To add statistics, permuted datasets or other features described above we would pass additional parameters to our converter: for example, one or more sets of axes along which statistics, histograms or percentiles should be calculated. We show an outline of our proposed schema for storing these additional features in the HDF5 file:
DEEP_2_I_cube.h5
-- VERSION (our schema version)
-- 0
-- COMMENT
-- HISTORY
-- DATA (Dataset with shape 1 x 150 x 4096 x 4096 containing FP32 data)
-- PERCENTILE_RANKS (Dataset of length M, containing the list of percentile ranks (e.g. 99.9, 0.01)
-- PermutedData (group which collects all permuted datasets)
-- ZYXW (Dataset with shape 1 x 4096 x 4096 x 150 containing FP32 data. Rotated XYZW -> ZYXW)
-- Mipmaps (group which collects mipmaps for particular datasets, including permuted and averaged datasets)
-- DATA (group which collects mipmaps derived from the DATA dataset)
-- XY_2 (Dataset with shape 1 x 150 x 2048 x 2048, mipmap of each XY plane)
-- XY_4 (Dataset with shape 1 x 150 x 1024 x 1024, mipmap of each XY plane)
-- ZYXW (group which collects mipmaps derived from the permuted DATA_ZYXW dataset)
-- ZY_2 (Dataset with shape 1 x 4096 x 2048 x 75, mipmap of each ZY plane)
-- MEAN_Z (group which collects mipmaps derived from Statistics/Z/MEAN)
-- Statistics (group which collects groups of statistics averaged along different sets of axes)
-- XY (Group containing statistics of XY planes: datasets with shape 1 x 150)
-- MEAN (Mean values for each XY plane)
-- MAX (Max values for each XY plane)
-- MIN (Min values for each XY plane)
-- NAN_COUNT (Count of NaN values for each XY plane)
-- PERCENTILES (Dataset with shape 1 x 150 x M, containing the values of the percentiles for each XY plane)
-- HISTOGRAM (Dataset with shape 1 x 150 x N, storing the bin values of the histogram for each XY plane)
-- HIST_MIN (Per XY plane.
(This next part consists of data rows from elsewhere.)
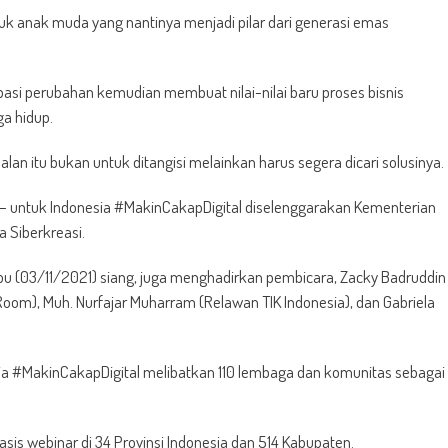
 anak muda yang nantinya menjadi pilar dari generasi emas
pasi perubahan kemudian membuat nilai-nilai baru proses bisnis
a hidup.
an itu bukan untuk ditangisi melainkan harus segera dicari solusinya.
21 – untuk Indonesia #MakinCakapDigital diselenggarakan Kementerian
 Siberkreasi.
u (03/11/2021) siang, juga menghadirkan pembicara, Zacky Badruddin
 Room), Muh. Nurfajar Muharram (Relawan TIK Indonesia), dan Gabriela
esia #MakinCakapDigital melibatkan 110 lembaga dan komunitas sebagai
rbasis webinar di 34 Provinsi Indonesia dan 514 Kabupaten.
If this exists, it determines the minimum of the histogram. Otherwise MIN is used)
-- HIST_MAX (Per XY plane. If this exists, it determines the maximum of the histogram. Otherwise MAX is used)
-- Z (Group containing statistics averaged along Z: datasets with shape 1 x 4096 x 4096)
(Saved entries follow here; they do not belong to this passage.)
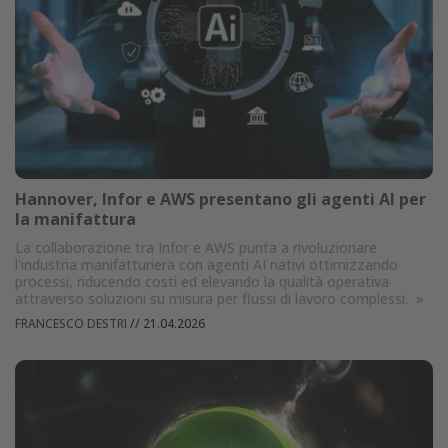
Hannover, Infor e AWS presentano gli agenti AI per
la manifattura
La collaborazione tra Infor e AWS punta a rivoluzionare
l'industria manifatturiera con agenti AI nativi ottimizzando
processi, riducendo costi ed elevando la qualità operativa
attraverso soluzioni su misura per flussi di lavoro complessi.
»
FRANCESCO DESTRI
//
21.04.2026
-- XYZ (Group containing statistics averaged along XYZ: datasets with shape 1 x 1)
A file will generally contain only a selection of the above additional features, depending on the application. We can strip features out by selectively copying datasets when offering downloads to clients. For example, permuted datasets and mipmaps are stored purely for performance reasons, and can be removed when we offer a download to clients, to minimise file size.